Crocus City Mall is a shopping mall located in Krasnogorsk, a western suburb of Moscow, Russia.

Development
Developed by Aras Agalarov's Crocus International, the site is located near the Moscow Oblast Administrative HQ, just outside Moscow's MKAD ring road. Built of natural stone in a mixture between neo-classical and oriental architectural styles, the two-storey building opened in 2002.

Transport
The  paid for the Moscow Metro railway station at Myakinino to be additionally planned and built on the extension of the Arbatsko-Pokrovskaya Line, located between Volokolamskaya and Strogino stations. Added as a single-platform ground-based station, it was built as a two-platform underground development, thanks to Crocus's funding input. Myakinino opened on 26 December 2009 which is the first station to be built outside Moscow.

Present
Today it houses retailers, including:
Clothing: Agent Provocateur, Aquascutum, Armani, Calvin Klein, JLO by Jennifer Lopez, Philipp Plein, Vivienne Westwood
Children's wear: Steiff
Housewares: Royal Doulton
Accessories: Bally, Faberge, Land Rover, Wedgwood

Crocus Expo

Crocus Expo is the adjacently located trade fair and business centre, also built, run and operated by Crocus International. It is the largest business centre in Russia.
▬▬▬▬▬▬
**To do:**
- A) According to the text on Crocus City Mall, in what year did the two-storey building open?
- B) Continue the text on Crocus City Mall from its final sentence.

**Given information:**
▬▬▬▬▬▬
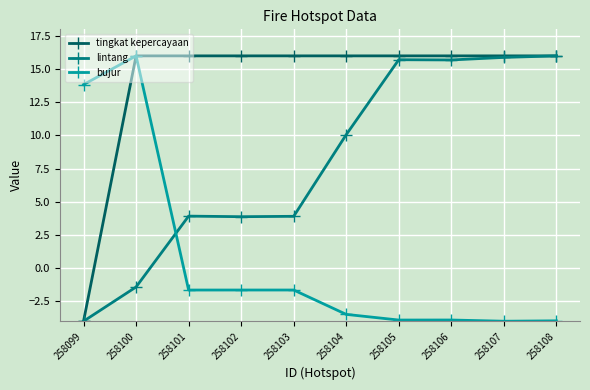

What are all the series names shown in the legend?

tingkat kepercayaan, lintang, bujur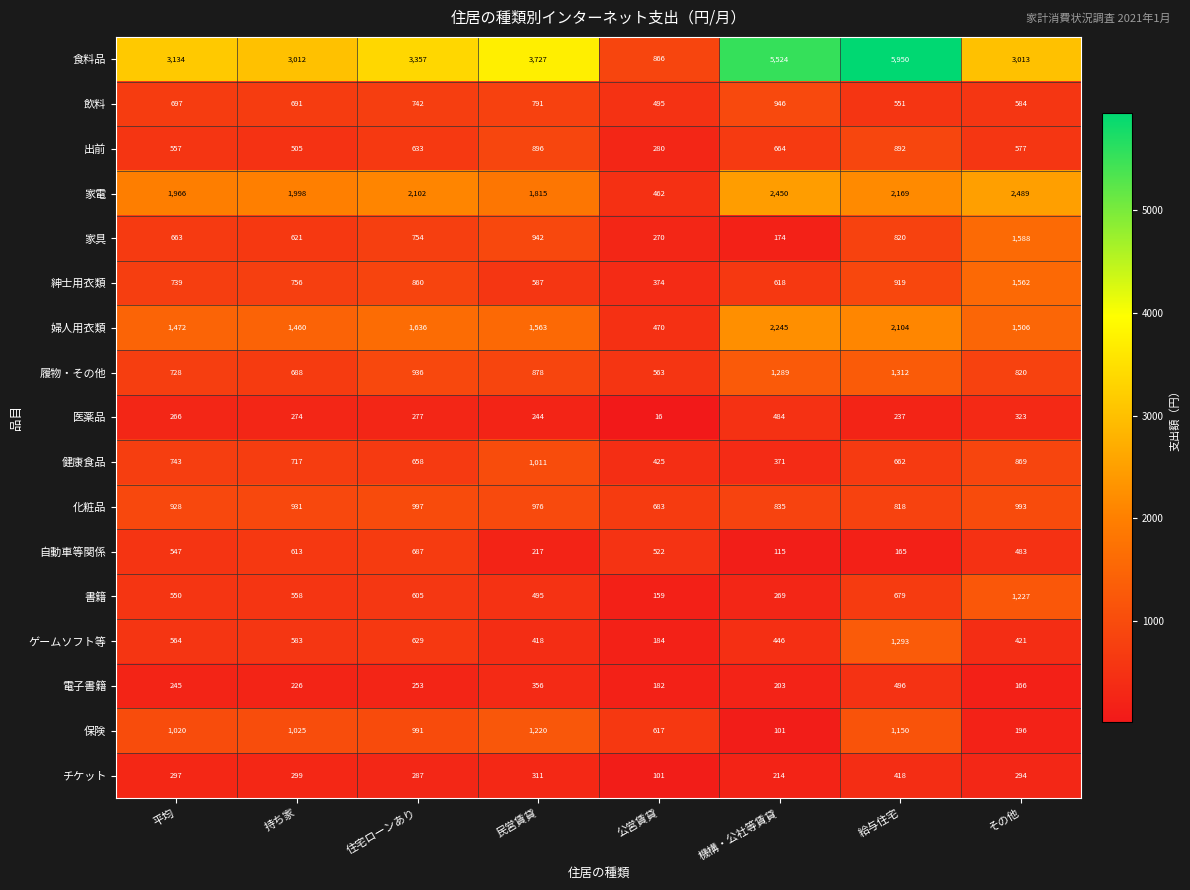

At which category is the sum across all series the highest?

給与住宅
▬▬▬▬▬▬
**Per-task answers:**
- A) 2002

- B)
Since 2011, Crocus hosts annual video game exhibition Igromir, which was moved there from VDNKh exhibition center due to an increasing number of visitors. Over a hundred thousand visitors attend Igromir in Crocus each year. In 2014 Crocus Expo also hosted the first Comic-Con Russia and in 2016 it received a bomb threat via phone call which caused its evacuation. A concert hall in the neighboring Crocus City Hall received similar threat a year later.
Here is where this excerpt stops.